London's insurance market was born.

Insurance wasn't new. Long before 1 AD, traders bargained on the shores of North Africa when insuring cargoes in Mediterranean galleys. But the sheer global range and intensity of London's maritime activity was beyond anyone's imagining. And nowhere was it more boisterous than in Edward Lloyd's little coffee pad. They called it assurance at first, then standards slid as the underwriters – who inked their names at the bottom (under-writing, see?) of agreements scribed in Lloyd's nook – started plain gambling.

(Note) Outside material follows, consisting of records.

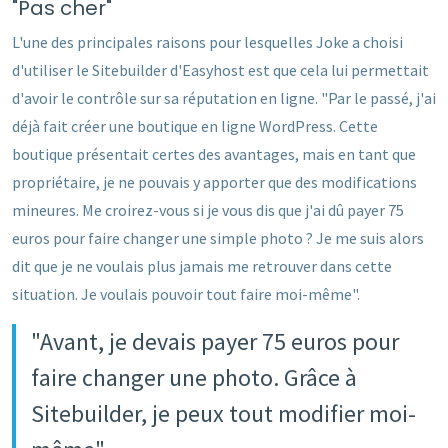
"Pas cher"
L'une des principales raisons pour lesquelles Joke a choisi
d'utiliser le Sitebuilder d'Easyhost est que cela lui permettait
d'avoir le contrôle sur sa réputation en ligne. "Par le passé, j'ai
déjà fait créer une boutique en ligne WordPress. Cette
boutique présentait certes des avantages, mais en tant que
propriétaire, je ne pouvais y apporter que des modifications
mineures. Me croirez-vous si je vous dis que j'ai dû payer 75
euros pour faire changer une simple photo ? Je me suis alors
dit que je ne voulais plus jamais me retrouver dans cette
situation. Je voulais pouvoir tout faire moi-même".
"Avant, je devais payer 75 euros pour
faire changer une photo. Grâce à
Sitebuilder, je peux tout modifier moi-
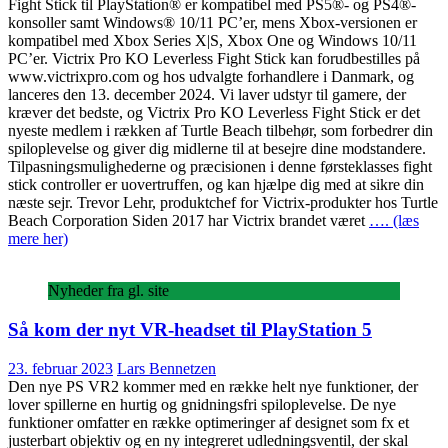
Fight Stick til PlayStation® er kompatibel med PS5®- og PS4®-
konsoller samt Windows® 10/11 PC’er, mens Xbox-versionen er
kompatibel med Xbox Series X|S, Xbox One og Windows 10/11
PC’er. Victrix Pro KO Leverless Fight Stick kan forudbestilles på
www.victrixpro.com og hos udvalgte forhandlere i Danmark, og
lanceres den 13. december 2024. Vi laver udstyr til gamere, der
kræver det bedste, og Victrix Pro KO Leverless Fight Stick er det
nyeste medlem i rækken af Turtle Beach tilbehør, som forbedrer din
spiloplevelse og giver dig midlerne til at besejre dine modstandere.
Tilpasningsmulighederne og præcisionen i denne førsteklasses fight
stick controller er uovertruffen, og kan hjælpe dig med at sikre din
næste sejr. Trevor Lehr, produktchef for Victrix-produkter hos Turtle
Beach Corporation Siden 2017 har Victrix brandet været
…. (læs
mere her)
Nyheder fra gl. site
Så kom der nyt VR-headset til PlayStation 5
23. februar 2023
Lars Bennetzen
Den nye PS VR2 kommer med en række helt nye funktioner, der
lover spillerne en hurtig og gnidningsfri spiloplevelse. De nye
funktioner omfatter en række optimeringer af designet som fx et
justerbart objektiv og en ny integreret udledningsventil, der skal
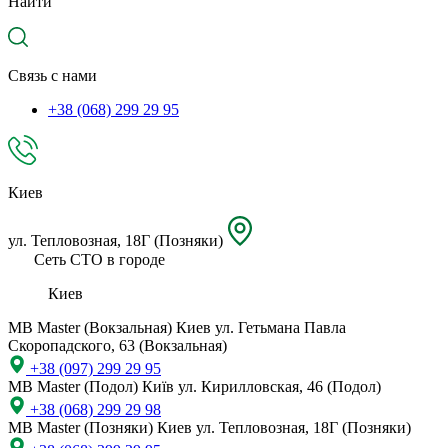
Найти
местоположение
Связь с нами
+38 (068) 299 29 95
Киев
ул. Тепловозная, 18Г (Позняки)
Сеть СТО в городе
Киев
MB Master (Вокзальная)
Киев ул. Гетьмана Павла
Скоропадского, 63 (Вокзальная)
+38 (097) 299 29 95
MB Master (Подол)
Київ ул. Кирилловская, 46 (Подол)
+38 (068) 299 29 98
MB Master (Позняки)
Киев ул. Тепловозная, 18Г (Позняки)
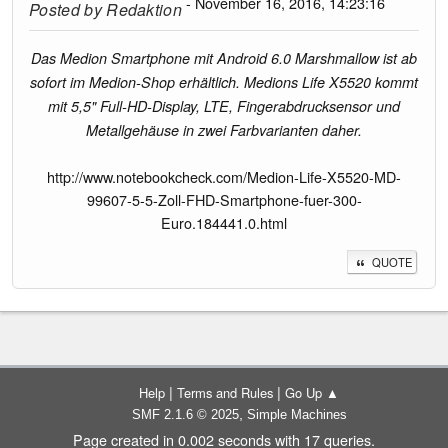
- November 16, 2016, 14:23:16
Posted by
Redaktion
Das Medion Smartphone mit Android 6.0 Marshmallow ist ab
sofort im Medion-Shop erhältlich. Medions Life X5520 kommt
mit 5,5" Full-HD-Display, LTE, Fingerabdrucksensor und
Metallgehäuse in zwei Farbvarianten daher.
http://www.notebookcheck.com/Medion-Life-X5520-MD-
99607-5-5-Zoll-FHD-Smartphone-fuer-300-
Euro.184441.0.html
QUOTE
|
|
Help
Terms and Rules
Go Up ▲
,
SMF 2.1.6 © 2025
Simple Machines
Page created in 0.002 seconds with 17 queries.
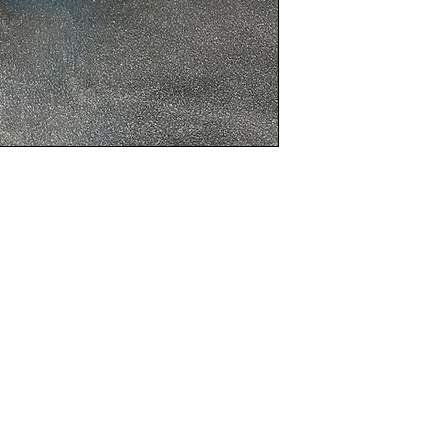
Contact Info
Useful Links
Catalog
Contact
Phone: +974 3368 320
Lash
Terms &
Email:
Brow
Conditions
glowhubtrading@gma
Address: Doha, Qatar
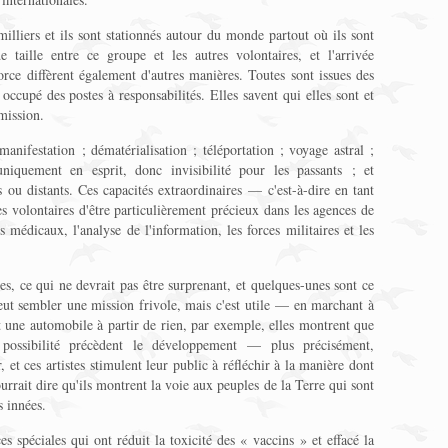
lliers et ils sont stationnés autour du monde partout où ils sont
e taille entre ce groupe et les autres volontaires, et l'arrivée
orce diffèrent également d'autres manières. Toutes sont issues des
t occupé des postes à responsabilités. Elles savent qui elles sont et
 mission.
manifestation ; dématérialisation ; téléportation ; voyage astral ;
niquement en esprit, donc invisibilité pour les passants ; et
 ou distants. Ces capacités extraordinaires — c'est-à-dire en tant
 volontaires d'être particulièrement précieux dans les agences de
s médicaux, l'analyse de l'information, les forces militaires et les
s, ce qui ne devrait pas être surprenant, et quelques-unes sont ce
peut sembler une mission frivole, mais c'est utile — en marchant à
 une automobile à partir de rien, par exemple, elles montrent que
e possibilité précèdent le développement — plus précisément,
, et ces artistes stimulent leur public à réfléchir à la manière dont
urrait dire qu'ils montrent la voie aux peuples de la Terre qui sont
s innées.
 spéciales qui ont réduit la toxicité des « vaccins » et effacé la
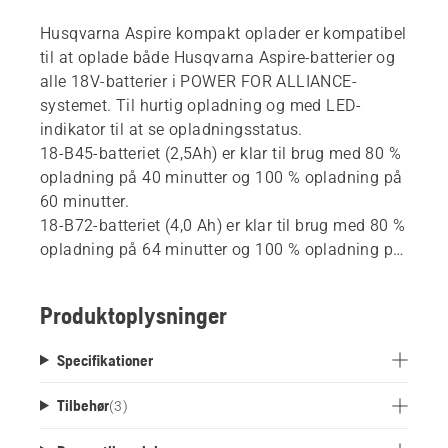
Husqvarna Aspire kompakt oplader er kompatibel
til at oplade både Husqvarna Aspire-batterier og
alle 18V-batterier i POWER FOR ALLIANCE-
systemet. Til hurtig opladning og med LED-
indikator til at se opladningsstatus.
18-B45-batteriet (2,5Ah) er klar til brug med 80 %
opladning på 40 minutter og 100 % opladning på
60 minutter.
18-B72-batteriet (4,0 Ah) er klar til brug med 80 %
opladning på 64 minutter og 100 % opladning på
95 minutter.
Denne oplader er et produkt af POWER FOR ALL
Produktoplysninger
Alliance, en af de største batterialliancer mellem
førende producenter på tværs af mærker. Disse
Specifikationer
opladere kan bruges til alle batterier, der er en del
af denne alliance. Det betyder, at du ikke længere
Tilbehør
(
3
)
behøver at købe en ny oplader til hvert batteri og
produkt.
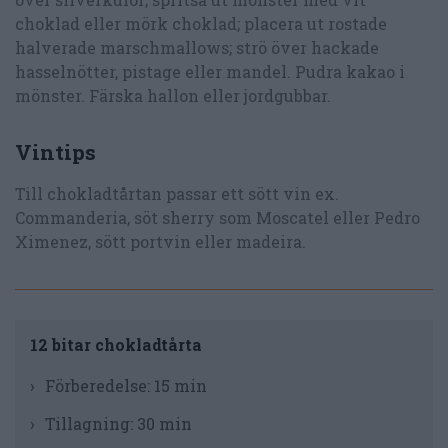
choklad eller mörk choklad; placera ut rostade
halverade marschmallows; strö över hackade
hasselnötter, pistage eller mandel. Pudra kakao i
mönster. Färska hallon eller jordgubbar.
Vintips
Till chokladtårtan passar ett sött vin ex.
Commanderia, söt sherry som Moscatel eller Pedro
Ximenez, sött portvin eller madeira.
12 bitar chokladtårta
Förberedelse:
15 min
Tillagning:
30 min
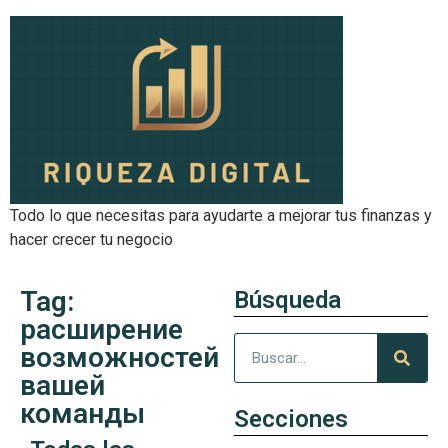
Todo lo que necesitas para ayudarte a mejorar tus finanzas y
hacer crecer tu negocio
Tag:
Búsqueda
расширение
возможностей
вашей
команды
Secciones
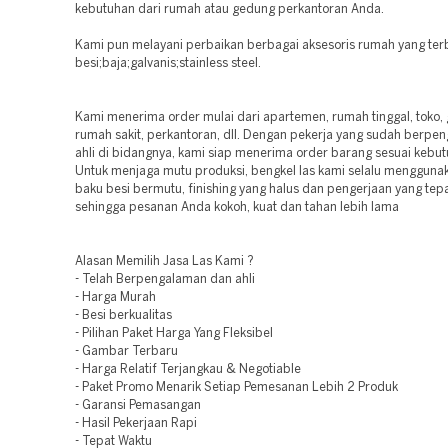
kebutuhan dari rumah atau gedung perkantoran Anda.
Kami pun melayani perbaikan berbagai aksesoris rumah yang terb
besi;baja;galvanis;stainless steel.
Kami menerima order mulai dari apartemen, rumah tinggal, toko,
rumah sakit, perkantoran, dll. Dengan pekerja yang sudah berpe
ahli di bidangnya, kami siap menerima order barang sesuai kebu
Untuk menjaga mutu produksi, bengkel las kami selalu mengguna
baku besi bermutu, finishing yang halus dan pengerjaan yang tep
sehingga pesanan Anda kokoh, kuat dan tahan lebih lama
Alasan Memilih Jasa Las Kami ?
- Telah Berpengalaman dan ahli
- Harga Murah
- Besi berkualitas
- Pilihan Paket Harga Yang Fleksibel
- Gambar Terbaru
- Harga Relatif Terjangkau & Negotiable
- Paket Promo Menarik Setiap Pemesanan Lebih 2 Produk
- Garansi Pemasangan
- Hasil Pekerjaan Rapi
- Tepat Waktu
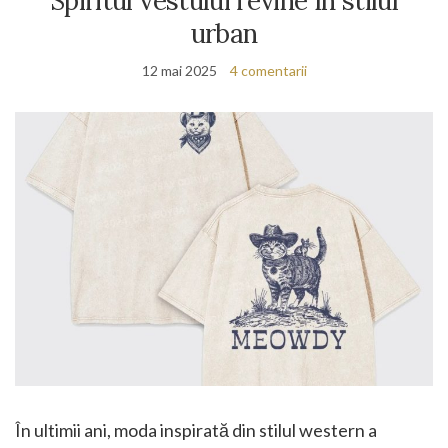
Spiritul vestului revine în stilul
urban
12 mai 2025
4 comentarii
În ultimii ani, moda inspirată din stilul western a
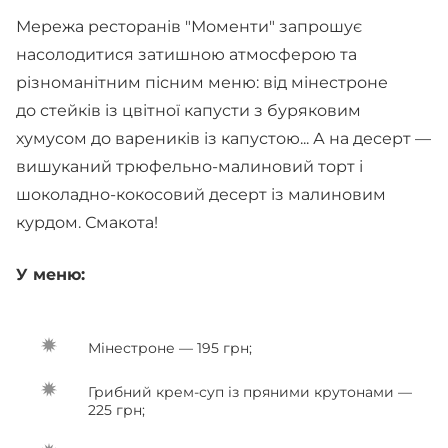
Мережа ресторанів "Моменти" запрошує
насолодитися затишною атмосферою та
різноманітним пісним меню: від мінестроне
до стейків із цвітної капусти з буряковим
хумусом до вареників із капустою... А на десерт —
вишуканий трюфельно-малиновий торт і
шоколадно-кокосовий десерт із малиновим
курдом. Смакота!
У меню:
Мінестроне — 195 грн;
Грибний крем-суп із пряними крутонами —
225 грн;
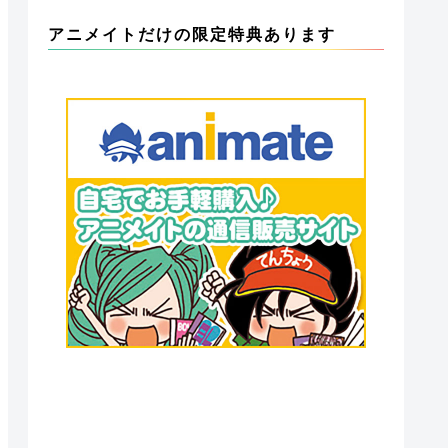
アニメイトだけの限定特典あります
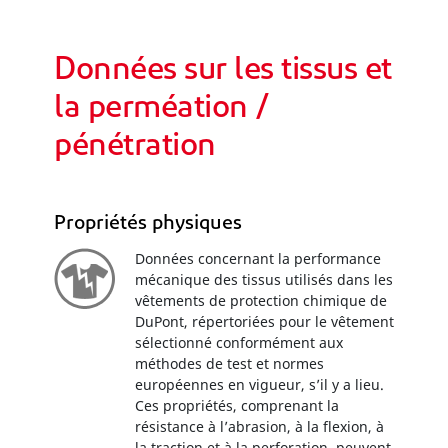
Données sur les tissus et
la perméation /
pénétration
Propriétés physiques
Données concernant la performance
mécanique des tissus utilisés dans les
vêtements de protection chimique de
DuPont, répertoriées pour le vêtement
sélectionné conformément aux
méthodes de test et normes
européennes en vigueur, s’il y a lieu.
Ces propriétés, comprenant la
résistance à l’abrasion, à la flexion, à
la traction et à la perforation, peuvent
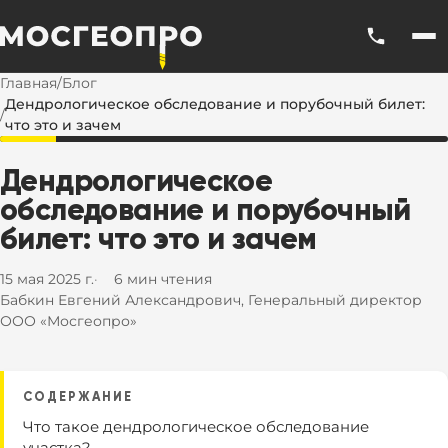
Главная
/
Блог
Дендрологическое обследование и порубочный билет:
/
что это и зачем
Дендрологическое
обследование
и
порубочный
билет:
что
это
и
зачем
15 мая 2025 г.
6 мин чтения
Бабкин Евгений Александрович, Генеральный директор
ООО «Мосгеопро»
СОДЕРЖАНИЕ
Что такое дендрологическое обследование
участка?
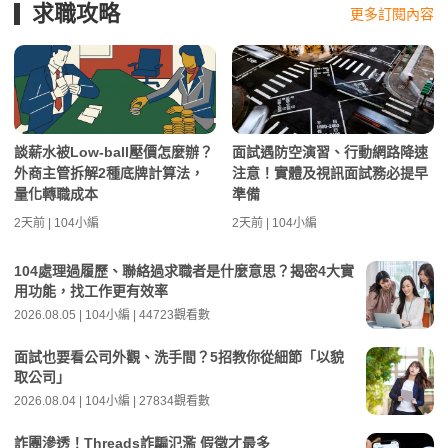
求職攻略
更多訂閱內容
談薪水被Low-ball壓價怎麼辦？
面試遇防空演習、行動網路降速
外商主管拆解2種底牌計算法，
注意！實體及視訊面試務必提早
量化轉職成本
準備
2天前 | 104小編
2天前 | 104小編
104處理過履歷、聯絡過求職者是什麼意思？揭密4大實
用功能，找工作更有效率
2026.08.05 | 104小編 | 44723觀看數
面試也要看公司外觀、洗手間？5招教你從細節「以貌
取公司」
2026.08.04 | 104小編 | 27834觀看數
詐團滲透！Threads詐騙氾濫 假徵才最多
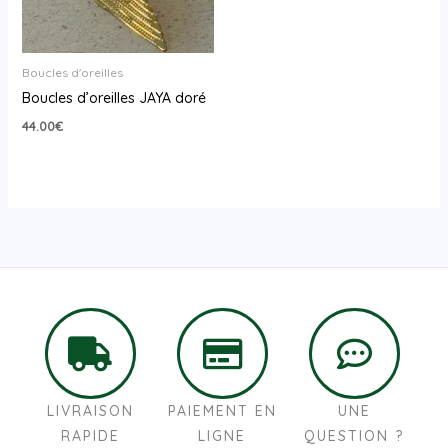
Boucles d'oreilles
Boucles d’oreilles JAYA doré
44.00
€
LIVRAISON
PAIEMENT EN
UNE
RAPIDE
LIGNE
QUESTION ?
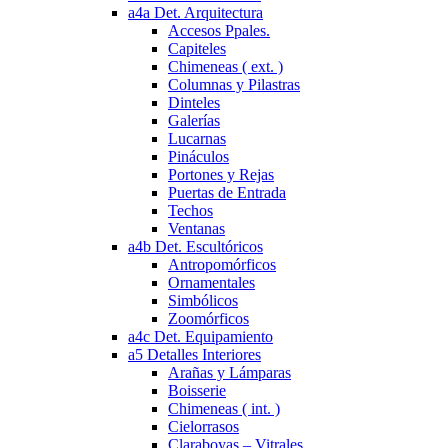
a4a Det. Arquitectura
Accesos Ppales.
Capiteles
Chimeneas ( ext. )
Columnas y Pilastras
Dinteles
Galerías
Lucarnas
Pináculos
Portones y Rejas
Puertas de Entrada
Techos
Ventanas
a4b Det. Escultóricos
Antropomórficos
Ornamentales
Simbólicos
Zoomórficos
a4c Det. Equipamiento
a5 Detalles Interiores
Arañas y Lámparas
Boisserie
Chimeneas ( int. )
Cielorrasos
Claraboyas – Vitrales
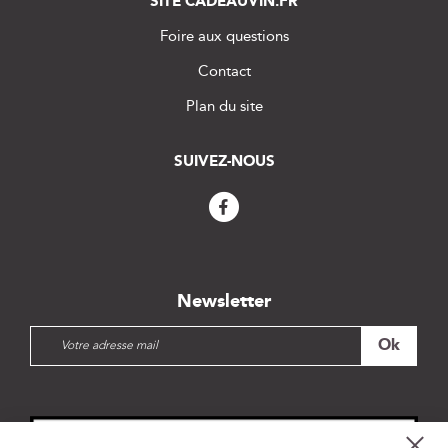
SITE CADEAUVIN.FR
Foire aux questions
Contact
Plan du site
SUIVEZ-NOUS
Newsletter
I
Ok
n
s
c
r
i
Cl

Besides ships, they bet who would win wars, who might survive if the Black Death returned, who'd marry and when. You could drop in Lloyd's coffee shop and insure yourself against losing at cards or the chances of rain on your new daffodil. Anything, in fact.

Deceit flourished.

Something had to give. A cluster of sober merchants hived themselves off. Still identifying themselves by Edward Lloyd's moniker, they became, in effect, a dedicated insurance market, the great Lloyd's of London. Its humble messengers became magnates in their own right, flourishing by part-time spying for the Empire as Napoleon did his tyrannical stuff and navies fought and fleets foundered.

Through it all, Lloyd's loyally surged on.